What is has been missed by many is that there is a major difference between the NY1, Quinnipiac and Marist polls and the private polls conducted by political campaigns- a difference that often explains why so many election results are quite different than the poll projections.

There are two basic methods for selecting whom is polled- random digit dialing of phone numbers or calling from voter lists. The college and almost all media-sponsored polls use random digit dialing (RDD). Polls paid for by candidates, Political Parties and interest groups use voter lists. There are advantages and disadvantages to each method. The critical issue being the ability to do a good job at the desired goal for the sample — cover only people who can be expected to vote in the election in question.

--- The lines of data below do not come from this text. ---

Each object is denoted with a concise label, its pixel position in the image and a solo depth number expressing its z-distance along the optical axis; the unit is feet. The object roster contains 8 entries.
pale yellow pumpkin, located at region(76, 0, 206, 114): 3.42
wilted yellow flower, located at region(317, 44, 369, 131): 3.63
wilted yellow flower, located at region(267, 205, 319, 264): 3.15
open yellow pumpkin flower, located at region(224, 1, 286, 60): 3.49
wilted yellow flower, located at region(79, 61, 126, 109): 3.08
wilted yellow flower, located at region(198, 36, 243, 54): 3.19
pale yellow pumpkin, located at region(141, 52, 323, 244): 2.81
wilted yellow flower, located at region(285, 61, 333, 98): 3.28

Only RDD can generate any possible phone number (including unlisted numbers), so every phone in the area has a chance to get picked.  This is an important part of the theory of probability that underlies statistics.  Voter list-based samples can only provide phone numbers for those voters whose phones are listed somewhere – on voter registration forms, with the phone company, or other places where voter file vendors can purchase the phone numbers.

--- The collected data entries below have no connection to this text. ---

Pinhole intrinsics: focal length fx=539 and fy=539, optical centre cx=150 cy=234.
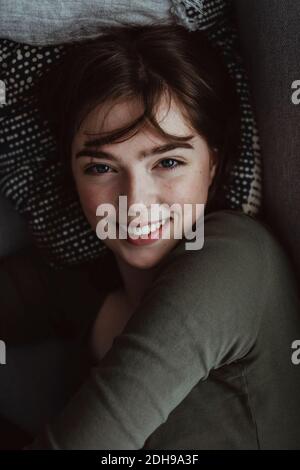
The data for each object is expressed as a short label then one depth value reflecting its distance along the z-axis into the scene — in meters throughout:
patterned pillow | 0.80
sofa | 0.71
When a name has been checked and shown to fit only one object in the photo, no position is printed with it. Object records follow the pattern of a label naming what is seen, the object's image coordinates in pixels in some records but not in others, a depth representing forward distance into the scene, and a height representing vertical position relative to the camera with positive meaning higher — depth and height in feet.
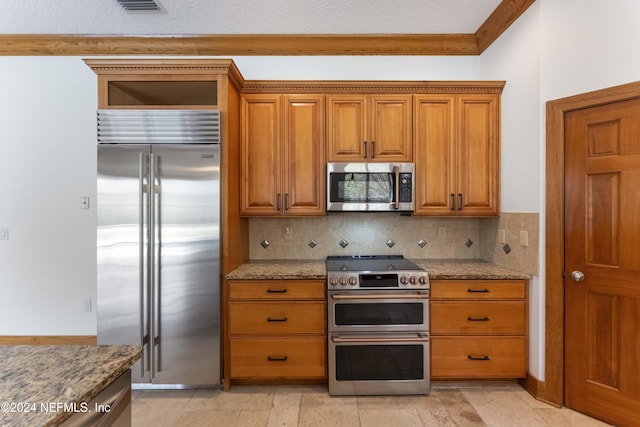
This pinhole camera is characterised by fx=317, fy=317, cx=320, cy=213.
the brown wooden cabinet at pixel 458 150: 9.13 +1.81
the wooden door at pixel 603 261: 6.55 -1.05
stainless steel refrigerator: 7.79 -0.64
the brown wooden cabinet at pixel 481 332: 8.00 -3.01
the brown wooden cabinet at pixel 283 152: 9.10 +1.73
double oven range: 7.80 -2.96
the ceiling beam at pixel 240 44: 9.73 +5.21
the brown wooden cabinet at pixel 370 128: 9.12 +2.44
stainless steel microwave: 8.98 +0.73
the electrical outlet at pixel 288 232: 10.23 -0.63
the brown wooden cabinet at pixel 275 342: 7.99 -3.27
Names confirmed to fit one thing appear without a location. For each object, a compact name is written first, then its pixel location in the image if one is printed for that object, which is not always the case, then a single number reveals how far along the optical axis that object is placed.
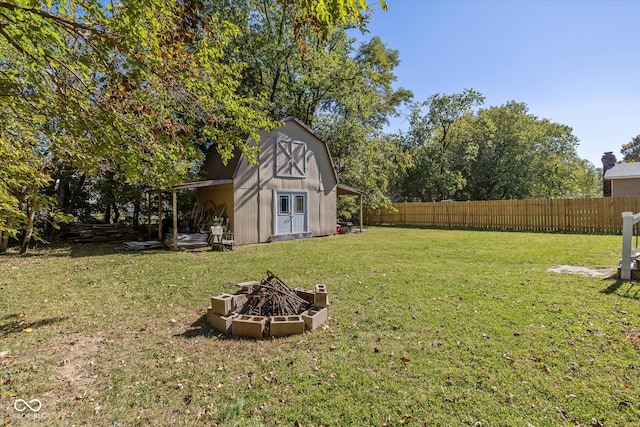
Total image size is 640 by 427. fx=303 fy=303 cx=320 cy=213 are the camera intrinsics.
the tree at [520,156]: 24.47
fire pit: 3.58
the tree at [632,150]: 41.83
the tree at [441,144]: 23.88
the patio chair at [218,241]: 10.36
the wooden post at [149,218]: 12.52
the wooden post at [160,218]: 11.68
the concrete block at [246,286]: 4.48
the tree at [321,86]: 15.37
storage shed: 11.54
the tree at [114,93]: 3.02
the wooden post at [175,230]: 9.95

From here on everything is on the side of the voter file-based sample (I must admit my bias here, part of my business at Prime New York is selling voter list-based samples). An interviewer using RDD knows absolutely nothing about the person contacted before speaking to whoever answers the phone, whereas the person contacted with a voter sample comes with a lot of information already provided.  That means the RDD based poll has to rely entirely on answers the people give to the interviewer.  First comes the question of who is a registered voter.  No one is going to vote in the election if they are not registered, but RDD is going to generate a lot of numbers that don’t go to registered voters.   Will the respondent tell the truth when asked?  Studies have shown people don’t like to admit they aren’t registered because it reflects poorly on them as a “bad citizen” or other social stigma (its just like high school peer pressure, but much more diffuse).   If the poll is for a primary election, things get even worse.  On a voter sample for a Democratic Primary only Democrats are listed.  Again, the RDD interviewer has to ask a question to find out if the person is a Democrat.  Are they likely to vote?  Every pollster has a series of questions they use to determine if the person is likely to vote. But just as people often lie about whether they are registered, they also do so about how often they vote (and for the same reasons). Survey after survey done after an election have shown a much larger number of people saying they voted than actually turnout for the election.  Proponents of RDD correctly say its strength lies in the ability to reach everybody but they don’t tell you that RDD has a great deal of difficulty finding the right people to ask about elections – especially low turnout elections like primaries.

Voter list samples have an advantage in telling pollsters the right people to survey for elections.  They list who is registered and have information on exactly which elections the person has voted in.  Since past voting is a strong predictor of future turnout, this helps pollsters identify likely voters.  In fact, most polls for campaigns draw the sample from people with a certain history of voting.  The most sophisticated use of voting history (Predicted Electorate Random Sampling) relies on voting history to create a sample that reflects the likely electorate rather than on the often-misleading answers of survey participants.  If the election is a low turnout one getting the electorate right is critical to getting a poll right.

In the end, RDD work best for higher turnout elections or if there are problems with the voter records. And that’s why most RDD polls had a good track record in predicting winners of Presidential Elections and other major elections. But in low-turnout contests, the list of sure winners in pre-election RDD polls turned losers on Election Day (remember Governor Koch) is a long one.

However, studies have shown that voter list-based samples can do just as well as RDD – and often better – when they use past voting history to create the sample.  An article coming out in the next edition of the academic journal Public Opinion Quarterly shows that tests of an early version of Predicted Electorate Random Sampling (then called Registration Based Sampling) outperformed RDD in several elections, including the NY 2002 Statewide General Election.  When the right voters get harder to find – as in low-turnout elections like Primaries – the advantages of voter list-based samples grow even larger, something to keep in mind between now and this September’s New York Primaries.